Strength and dignity are her clothing,
and she laughs at the time to come.
She opens her mouth with wisdom,
and the teaching of kindness is on her tongue.
She looks well to the ways of her household
and does not eat the bread of idleness.
Her children rise up and call her blessed;
her husband also, and he praises her:
“Many women have done excellently,
but you surpass them all.”
Proverbs 31:25-29 ESV
The other day, my mother, brother and I were invited to speak about our experiences with Riboflavin Transporter Deficiency (RTD) at Tampa General Hospital. I enjoyed listening to my brother tell of his experiences. But, most of all, I was amazed at hearing my mom’s story. I have heard my mom’s story numerous times, but as she recounted the details to more than fifty doctors, everything came to life. My mother has gone through so much.
She grew up in Nassau, Bahamas and lived a happy, normal life. The culture of the Bahamas is a lot more laid back than American culture.
During the day, she would go fishing, sailing, collect seashells, dive for conchs and then watch the sun melt into the water in the evenings. Her parents raised her and her sisters with the Word of God from a young age, and she studied the Bible with them daily, memorizing verses every Saturday.
After graduating high school, she came to the U.S. for college. While here, she met my dad, and they were married by age twenty.
Later, my mom gave birth to twin boys, Tyson and David. At twenty-two months old, the twins were struck with a neuromuscular disorder that would change my parents’ lives forever.

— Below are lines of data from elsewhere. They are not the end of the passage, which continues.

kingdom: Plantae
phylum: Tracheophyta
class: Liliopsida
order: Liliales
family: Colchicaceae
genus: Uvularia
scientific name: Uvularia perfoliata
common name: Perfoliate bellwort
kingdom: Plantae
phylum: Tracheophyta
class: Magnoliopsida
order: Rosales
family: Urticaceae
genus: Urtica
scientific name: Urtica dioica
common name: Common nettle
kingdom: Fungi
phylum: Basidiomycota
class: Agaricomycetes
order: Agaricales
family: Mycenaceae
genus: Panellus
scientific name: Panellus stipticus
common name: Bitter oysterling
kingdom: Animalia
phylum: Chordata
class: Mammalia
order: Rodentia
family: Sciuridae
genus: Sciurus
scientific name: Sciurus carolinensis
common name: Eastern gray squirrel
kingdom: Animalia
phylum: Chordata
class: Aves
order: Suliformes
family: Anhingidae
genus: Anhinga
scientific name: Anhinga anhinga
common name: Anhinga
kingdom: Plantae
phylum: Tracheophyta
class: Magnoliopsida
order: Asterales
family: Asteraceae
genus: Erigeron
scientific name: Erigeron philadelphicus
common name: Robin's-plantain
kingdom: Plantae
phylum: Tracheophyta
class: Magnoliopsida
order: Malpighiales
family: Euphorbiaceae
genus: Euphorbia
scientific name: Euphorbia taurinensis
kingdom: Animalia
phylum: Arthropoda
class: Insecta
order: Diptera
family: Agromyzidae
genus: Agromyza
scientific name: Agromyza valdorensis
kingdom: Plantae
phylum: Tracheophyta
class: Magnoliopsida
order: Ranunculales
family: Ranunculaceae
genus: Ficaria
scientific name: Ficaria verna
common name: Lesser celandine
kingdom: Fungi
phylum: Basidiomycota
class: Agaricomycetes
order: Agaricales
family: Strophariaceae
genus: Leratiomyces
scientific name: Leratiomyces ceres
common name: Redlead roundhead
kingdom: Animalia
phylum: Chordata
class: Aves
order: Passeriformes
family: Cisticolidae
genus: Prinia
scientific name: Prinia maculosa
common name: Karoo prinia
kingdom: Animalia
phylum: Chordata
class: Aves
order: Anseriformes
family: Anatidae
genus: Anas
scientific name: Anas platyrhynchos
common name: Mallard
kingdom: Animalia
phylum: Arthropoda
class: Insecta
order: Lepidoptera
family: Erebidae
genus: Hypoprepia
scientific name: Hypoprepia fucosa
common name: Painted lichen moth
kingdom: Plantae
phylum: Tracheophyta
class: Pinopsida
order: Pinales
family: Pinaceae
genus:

Six years after my brothers, I was born healthy; yet, as I grew up, I began to show symptoms of the disorder as well.
Now that all three children had the disorder, my mother’s life became even more complicated and difficult. How could a mother handle having three children with an unknown neuromuscular disorder?
My mom worked hard to raise all three of us. While I was growing up, she taught me more than words can express. She took me, Tyson and David to church every week, read the Bible with us and helped us memorize verses. She was joyful no matter the situation, even when we were going through our darkest times. Because all three of us needed full-time nurses, she hardly had any privacy in her own home.
Yet, her biggest rock has always been the Lord. My mom has taught me how to love, to be kind and patient with others and to follow Christ. Despite the countless trials she has faced, she continues to find hope, joy and strength in Him.
Anyone who knows my mom knows that she always smiles and laughs. She is the only person I know who can say she’s upset or worried and then giggle. If I could, I would write down everything that my mom has done for me and my family, but it would not be possible. To properly describe how she never fails to have the utmost compassion would take more than a lifetime. Someone told me, “Your mom is the strongest mom I’ve ever known.”
Listening to her speech, my perspective of who she is and what she has done for me has shifted. Thank you, Mom, for what you have done to teach me to be the person I am today. Happy Mother’s Day to the best mom I could ever ask for!
I would like to leave you with a quote from the speech that impacted me greatly:
“Has this journey been difficult? Yes it has!!! With the many trials and adversities placed before us we have had excellent support from my family, friends and nursing. Tyson and Paige live a very productive life considering the circumstances, and truly inspire and encourage me every day. I am thankful to my Heavenly Father for sustaining me throughout the years, and I am indebted to my husband who has supported me even when the times were tough. Through the eyes of this mother I find encouragement in the hope that they will one day find a cure for RTD.”